> _YOUR TASK_:
Below are records with pictures in them. Output exactly the lines from the one with "zur Endkunden-Webseite wechseln" through the one with "eliminar o coronel. Desta vez Johnny Abbes", both included, and leave every picture out; give only those lines.

━━━ DATA

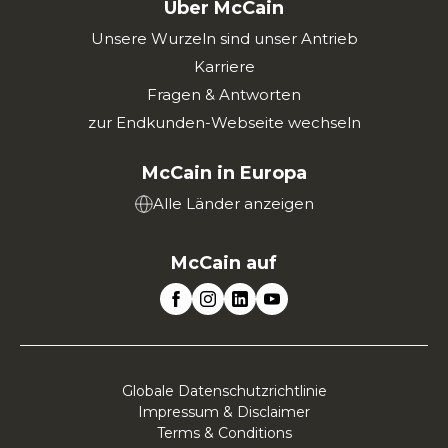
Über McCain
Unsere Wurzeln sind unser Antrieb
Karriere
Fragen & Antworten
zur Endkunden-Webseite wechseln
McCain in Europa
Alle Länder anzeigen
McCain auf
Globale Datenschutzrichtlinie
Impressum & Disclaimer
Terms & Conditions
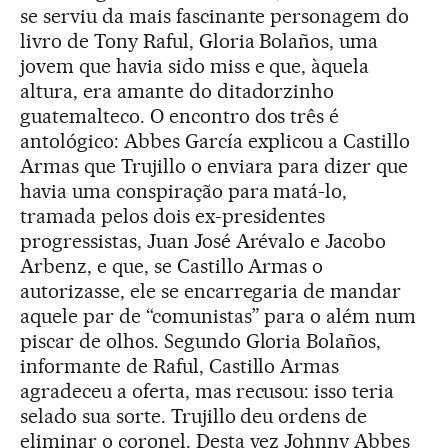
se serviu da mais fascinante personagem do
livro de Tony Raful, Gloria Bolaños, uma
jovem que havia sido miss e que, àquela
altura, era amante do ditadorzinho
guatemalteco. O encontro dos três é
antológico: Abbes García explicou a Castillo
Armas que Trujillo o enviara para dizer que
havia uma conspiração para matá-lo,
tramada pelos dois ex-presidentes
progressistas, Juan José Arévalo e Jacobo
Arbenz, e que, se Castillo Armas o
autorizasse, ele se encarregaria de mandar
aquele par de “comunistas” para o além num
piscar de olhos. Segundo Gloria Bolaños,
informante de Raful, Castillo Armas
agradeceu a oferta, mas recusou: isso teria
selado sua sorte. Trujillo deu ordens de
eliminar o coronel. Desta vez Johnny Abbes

━━━━━━
━━━ DATA

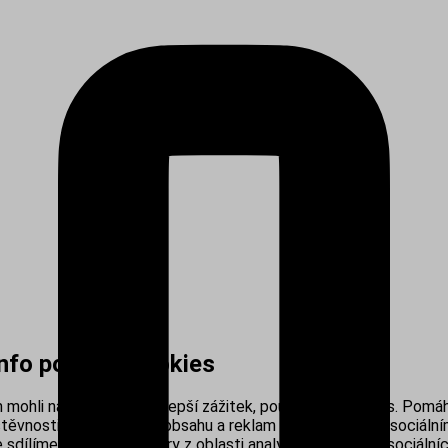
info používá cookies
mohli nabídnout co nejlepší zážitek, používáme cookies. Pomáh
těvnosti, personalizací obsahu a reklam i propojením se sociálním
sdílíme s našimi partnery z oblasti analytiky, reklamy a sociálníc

━━━━━━

> _WRITTEN ANSWER_:
zur Endkunden-Webseite wechseln
McCain in Europa
Alle Länder anzeigen
McCain auf
Globale Datenschutzrichtlinie
Impressum & Disclaimer
Terms & Conditions
se serviu da mais fascinante personagem do
livro de Tony Raful, Gloria Bolaños, uma
jovem que havia sido miss e que, àquela
altura, era amante do ditadorzinho
guatemalteco. O encontro dos três é
antológico: Abbes García explicou a Castillo
Armas que Trujillo o enviara para dizer que
havia uma conspiração para matá-lo,
tramada pelos dois ex-presidentes
progressistas, Juan José Arévalo e Jacobo
Arbenz, e que, se Castillo Armas o
autorizasse, ele se encarregaria de mandar
aquele par de “comunistas” para o além num
piscar de olhos. Segundo Gloria Bolaños,
informante de Raful, Castillo Armas
agradeceu a oferta, mas recusou: isso teria
selado sua sorte. Trujillo deu ordens de
eliminar o coronel. Desta vez Johnny Abbes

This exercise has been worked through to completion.